### Tarefa proposta A
Segundo o excerto sobre o livro “Aclive”, quem é o autor da capa?
### Tarefa proposta B
Transcreva o trecho do excerto sobre o livro “Aclive” que começa nas palavras “Mas ao invertermos” e termina depois de “falaremos mais adiante.”.
### Tarefa proposta C
Prossiga o excerto sobre o livro “Aclive” a partir da última frase apresentada.

### Excerto do texto
---------------

O livro da adololescência de Marta Duque Vaz, um riquissímo mundo interior povoado de afectos, nostalgia e muita criatividade

Olhando para a capa de “Aclive”, da autoria de Francisco Dinis, que dá rosto ao “poemário” de Marta Duque Vaz, vemos um declive acentuado que parece ser o precipício de um pico situado algures na cordilheira dos Himalaias, com as agulhas dos seus cumes mais altos a perfurar as nuvens.

Mas ao invertermos a capa vemos um “aclive”, isto é, pelo processo de segregação de fundo, a nossa vista realça-nos, através de uma ilusão de óptica, o branco gélido de um iceberg realçado por um céu de um negro opaco numa noite polar sem lua nem estrelas.

A capa está, por isso, ligada ao poema cuja temática dá o nome ao livro - “Noite sem poesia” - , do qual falaremos mais adiante.

Marta Duque Vaz ofereceu-me o seu “poemário” da adolescência e início de uma vida adulta (uma colectânea elaborada entre os catorze e os vinte anos), que exibem a turbulência de emoções em alguém que está a sofrer as “dores do crescimento” e vive o conflito gerado a partir da luta pela independência, pela autonomia, sofrendo, por vezes, decepções.

O primeiro poema intitulado “Depois” é, segundo a Autora, como que um aviso no qual, ela adverte os seus leitores de que o que está contido nos poemas de “Aclive” são apenas as palavras que traduzem uma forma de sentir que já passou, isto é, trata-se de uma recordação de algo que já foi sentido e, por isso mesmo, transfigurado pela memória (que é selectiva) e trabalhado pela beleza das palavras, como esclarece no poema seguinte intitulado “Noção”.

A Autora prossegue a sua catarsis em “incerteza” onde, através da escrita, mostra a dificuldade em acrescentar algo relativamente a tudo o quanto já foi dito acerca da forma de transpor as emoções para o papel em formato de poesia. São contudo, as últimas duas quadras deste poema que, por si só, contém toda a alma do mesmo, começando já a revelar o interior da Poeta e a ilustrar a necessidade de fazer uma reengenharia emocional, de fechar um ciclo e recomeçar uma nova etapa da vida.

“Quarto” mostra a sensibilidade então tipicamente adolescente da Autora, refugiada no seu próprio mundo de cuja janela tenta compreender o exterior – aproveito, aqui, para salientar a qualidade dos quatro primeiros versos e dos dois últimos do mesmo poema. Observamos a mesma necessidade de refúgio num mundo interior em “Noctívaga”.

---------------

### Linhas fornecidas

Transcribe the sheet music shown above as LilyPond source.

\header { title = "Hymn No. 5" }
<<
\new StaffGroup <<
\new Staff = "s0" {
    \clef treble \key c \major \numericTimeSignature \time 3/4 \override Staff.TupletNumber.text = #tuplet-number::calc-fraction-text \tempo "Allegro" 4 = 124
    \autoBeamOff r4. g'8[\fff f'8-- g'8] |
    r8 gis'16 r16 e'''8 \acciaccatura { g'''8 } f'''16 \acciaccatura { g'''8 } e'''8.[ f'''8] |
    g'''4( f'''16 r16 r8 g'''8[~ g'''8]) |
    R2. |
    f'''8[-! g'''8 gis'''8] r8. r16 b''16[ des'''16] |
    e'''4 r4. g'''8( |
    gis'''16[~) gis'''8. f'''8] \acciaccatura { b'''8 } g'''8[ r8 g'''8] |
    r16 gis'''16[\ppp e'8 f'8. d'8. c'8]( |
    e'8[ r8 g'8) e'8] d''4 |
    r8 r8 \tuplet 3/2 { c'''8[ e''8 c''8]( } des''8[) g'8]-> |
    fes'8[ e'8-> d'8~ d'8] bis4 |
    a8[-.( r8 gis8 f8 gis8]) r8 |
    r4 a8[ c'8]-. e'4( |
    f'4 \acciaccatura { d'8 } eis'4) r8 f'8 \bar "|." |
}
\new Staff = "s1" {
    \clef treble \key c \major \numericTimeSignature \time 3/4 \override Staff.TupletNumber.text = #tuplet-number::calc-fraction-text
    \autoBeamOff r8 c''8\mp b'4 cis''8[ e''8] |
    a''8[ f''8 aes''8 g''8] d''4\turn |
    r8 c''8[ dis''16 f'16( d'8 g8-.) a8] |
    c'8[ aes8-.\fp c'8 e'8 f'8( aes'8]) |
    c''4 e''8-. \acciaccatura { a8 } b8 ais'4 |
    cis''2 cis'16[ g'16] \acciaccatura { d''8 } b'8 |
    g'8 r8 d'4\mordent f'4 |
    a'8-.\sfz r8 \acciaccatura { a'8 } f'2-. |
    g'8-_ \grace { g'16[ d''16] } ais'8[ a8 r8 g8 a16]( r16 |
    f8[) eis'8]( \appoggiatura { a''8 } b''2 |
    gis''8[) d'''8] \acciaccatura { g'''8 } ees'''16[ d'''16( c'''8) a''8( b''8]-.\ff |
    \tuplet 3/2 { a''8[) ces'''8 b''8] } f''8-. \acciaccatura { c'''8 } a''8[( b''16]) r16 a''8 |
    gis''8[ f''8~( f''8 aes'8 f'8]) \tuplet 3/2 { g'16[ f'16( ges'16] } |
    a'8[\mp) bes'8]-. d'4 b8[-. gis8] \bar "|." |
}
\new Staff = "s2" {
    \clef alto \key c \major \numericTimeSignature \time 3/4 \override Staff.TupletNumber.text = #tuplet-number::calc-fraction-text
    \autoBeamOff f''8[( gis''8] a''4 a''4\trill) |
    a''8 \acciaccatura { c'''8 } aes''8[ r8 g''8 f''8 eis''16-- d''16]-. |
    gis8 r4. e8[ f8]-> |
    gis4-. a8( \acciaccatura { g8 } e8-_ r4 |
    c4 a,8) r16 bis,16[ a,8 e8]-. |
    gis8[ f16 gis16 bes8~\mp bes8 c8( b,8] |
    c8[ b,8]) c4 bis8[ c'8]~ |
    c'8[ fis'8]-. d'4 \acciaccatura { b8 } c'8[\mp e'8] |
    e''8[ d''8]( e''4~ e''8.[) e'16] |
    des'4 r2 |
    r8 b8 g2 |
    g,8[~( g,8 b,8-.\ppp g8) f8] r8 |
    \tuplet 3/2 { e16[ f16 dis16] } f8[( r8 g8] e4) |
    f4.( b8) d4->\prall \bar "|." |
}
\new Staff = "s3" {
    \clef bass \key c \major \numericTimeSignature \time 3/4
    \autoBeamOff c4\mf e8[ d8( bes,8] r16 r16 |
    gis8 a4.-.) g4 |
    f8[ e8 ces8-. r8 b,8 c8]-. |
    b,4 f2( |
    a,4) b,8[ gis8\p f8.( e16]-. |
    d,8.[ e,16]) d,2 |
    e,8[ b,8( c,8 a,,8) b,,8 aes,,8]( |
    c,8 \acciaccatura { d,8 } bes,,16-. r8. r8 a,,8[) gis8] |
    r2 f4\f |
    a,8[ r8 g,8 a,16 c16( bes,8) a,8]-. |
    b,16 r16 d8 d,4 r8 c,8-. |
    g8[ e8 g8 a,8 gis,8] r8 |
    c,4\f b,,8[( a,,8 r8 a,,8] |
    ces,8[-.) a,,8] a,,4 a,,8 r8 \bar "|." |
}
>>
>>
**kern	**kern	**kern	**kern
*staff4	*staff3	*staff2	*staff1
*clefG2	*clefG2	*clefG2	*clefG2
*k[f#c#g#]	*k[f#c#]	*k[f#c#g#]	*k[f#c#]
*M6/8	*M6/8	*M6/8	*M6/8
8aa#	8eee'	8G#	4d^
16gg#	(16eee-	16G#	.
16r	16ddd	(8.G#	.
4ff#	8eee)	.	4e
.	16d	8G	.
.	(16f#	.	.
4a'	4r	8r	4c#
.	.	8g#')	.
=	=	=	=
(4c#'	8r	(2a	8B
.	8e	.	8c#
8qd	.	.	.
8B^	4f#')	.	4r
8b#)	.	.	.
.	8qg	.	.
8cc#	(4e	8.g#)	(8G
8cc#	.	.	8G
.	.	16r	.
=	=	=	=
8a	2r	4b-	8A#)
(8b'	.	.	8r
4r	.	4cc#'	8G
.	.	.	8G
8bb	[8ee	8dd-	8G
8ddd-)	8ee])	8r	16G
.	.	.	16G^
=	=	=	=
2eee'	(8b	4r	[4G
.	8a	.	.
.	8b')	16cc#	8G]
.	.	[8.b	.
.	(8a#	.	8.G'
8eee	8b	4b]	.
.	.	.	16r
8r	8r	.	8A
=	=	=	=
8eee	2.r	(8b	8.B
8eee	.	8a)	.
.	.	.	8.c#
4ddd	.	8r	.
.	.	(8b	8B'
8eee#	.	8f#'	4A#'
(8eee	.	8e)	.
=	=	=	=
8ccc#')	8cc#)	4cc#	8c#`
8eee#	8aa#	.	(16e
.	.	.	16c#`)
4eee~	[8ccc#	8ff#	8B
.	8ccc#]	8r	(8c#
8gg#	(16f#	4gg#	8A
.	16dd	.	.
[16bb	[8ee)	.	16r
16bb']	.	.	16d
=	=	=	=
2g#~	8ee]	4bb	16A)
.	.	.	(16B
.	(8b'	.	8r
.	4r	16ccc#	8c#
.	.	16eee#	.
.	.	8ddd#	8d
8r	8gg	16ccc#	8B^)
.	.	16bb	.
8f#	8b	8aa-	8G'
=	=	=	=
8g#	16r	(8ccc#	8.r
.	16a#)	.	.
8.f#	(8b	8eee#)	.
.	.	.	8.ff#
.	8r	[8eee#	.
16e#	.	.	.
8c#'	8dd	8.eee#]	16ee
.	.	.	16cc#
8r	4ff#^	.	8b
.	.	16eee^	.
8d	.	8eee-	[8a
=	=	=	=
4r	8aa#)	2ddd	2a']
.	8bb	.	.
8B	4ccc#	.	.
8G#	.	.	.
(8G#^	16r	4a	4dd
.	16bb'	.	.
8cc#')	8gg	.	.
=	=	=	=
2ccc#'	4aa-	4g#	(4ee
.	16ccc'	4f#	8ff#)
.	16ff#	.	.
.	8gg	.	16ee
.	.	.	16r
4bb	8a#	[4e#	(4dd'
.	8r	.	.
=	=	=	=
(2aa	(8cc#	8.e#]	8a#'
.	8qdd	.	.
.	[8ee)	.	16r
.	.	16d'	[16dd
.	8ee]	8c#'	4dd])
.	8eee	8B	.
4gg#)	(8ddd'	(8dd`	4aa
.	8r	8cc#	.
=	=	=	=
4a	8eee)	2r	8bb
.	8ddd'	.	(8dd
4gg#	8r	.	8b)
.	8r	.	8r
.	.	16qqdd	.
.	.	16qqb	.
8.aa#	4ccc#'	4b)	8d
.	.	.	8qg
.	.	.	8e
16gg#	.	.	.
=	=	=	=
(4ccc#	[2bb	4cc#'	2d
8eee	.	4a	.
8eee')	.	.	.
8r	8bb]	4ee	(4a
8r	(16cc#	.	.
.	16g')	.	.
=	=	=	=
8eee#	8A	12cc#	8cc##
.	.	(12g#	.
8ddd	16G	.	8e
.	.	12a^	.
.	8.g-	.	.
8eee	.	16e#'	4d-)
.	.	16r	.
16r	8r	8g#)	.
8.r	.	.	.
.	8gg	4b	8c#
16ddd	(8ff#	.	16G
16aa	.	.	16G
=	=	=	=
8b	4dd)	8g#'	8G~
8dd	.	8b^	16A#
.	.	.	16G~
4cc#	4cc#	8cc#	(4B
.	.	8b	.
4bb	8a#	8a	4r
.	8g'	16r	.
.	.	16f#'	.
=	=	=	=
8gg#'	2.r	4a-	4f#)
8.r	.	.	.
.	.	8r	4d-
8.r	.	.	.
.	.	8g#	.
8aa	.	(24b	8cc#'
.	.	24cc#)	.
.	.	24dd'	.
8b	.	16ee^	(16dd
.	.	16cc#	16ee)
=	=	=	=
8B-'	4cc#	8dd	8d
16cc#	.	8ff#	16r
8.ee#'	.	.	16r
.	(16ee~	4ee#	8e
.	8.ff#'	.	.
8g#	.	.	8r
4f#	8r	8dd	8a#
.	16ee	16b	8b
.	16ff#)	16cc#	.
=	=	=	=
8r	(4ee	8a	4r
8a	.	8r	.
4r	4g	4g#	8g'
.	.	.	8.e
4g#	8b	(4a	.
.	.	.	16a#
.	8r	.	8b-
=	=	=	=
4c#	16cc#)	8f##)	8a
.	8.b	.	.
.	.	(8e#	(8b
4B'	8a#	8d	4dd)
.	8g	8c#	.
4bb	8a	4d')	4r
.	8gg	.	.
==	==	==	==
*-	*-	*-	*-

---------------

### Resposta A
A capa de “Aclive” é da autoria de Francisco Dinis.

### Resposta B
Mas ao invertermos a capa vemos um “aclive”, isto é, pelo processo de segregação de fundo, a nossa vista realça-nos, através de uma ilusão de óptica, o branco gélido de um iceberg realçado por um céu de um negro opaco numa noite polar sem lua nem estrelas.

A capa está, por isso, ligada ao poema cuja temática dá o nome ao livro - “Noite sem poesia” - , do qual falaremos mais adiante.

### Resposta C
A poesia está, também, presente na alma do poema “Cinderela sem Vocação”, apesar da sua naïfté, mais uma vez a temática da conquista da autonomia - poema no qual se destacam alguns versos de particular beleza, embora, algumas das comparações utilizadas ganhassem, provavelmente, mais “força” se convertidas em metáforas.

Do poema “sentir”, destaca-se a segunda quadra que contém o essencial do mesmo.

“Deixa-me ser” exprime a ânsia de liberdade, seguindo-se “Desconhecer” com destaque para a última estrofe. Depois chega-nos o “Poeta”, um dos mais belos da obra, juntamente com “Calma ou Insónia”, quadro que revela a sensualidade secreta da Autora e que transparece, também, em “Reparo” – pormenor de grande sensibilidade -, depois um “Momento” de trocadilhos que exprimem a fluidez temporal da existência humana e um sonho de felicidade intocada pela crueza da realidade em “Monte Some”.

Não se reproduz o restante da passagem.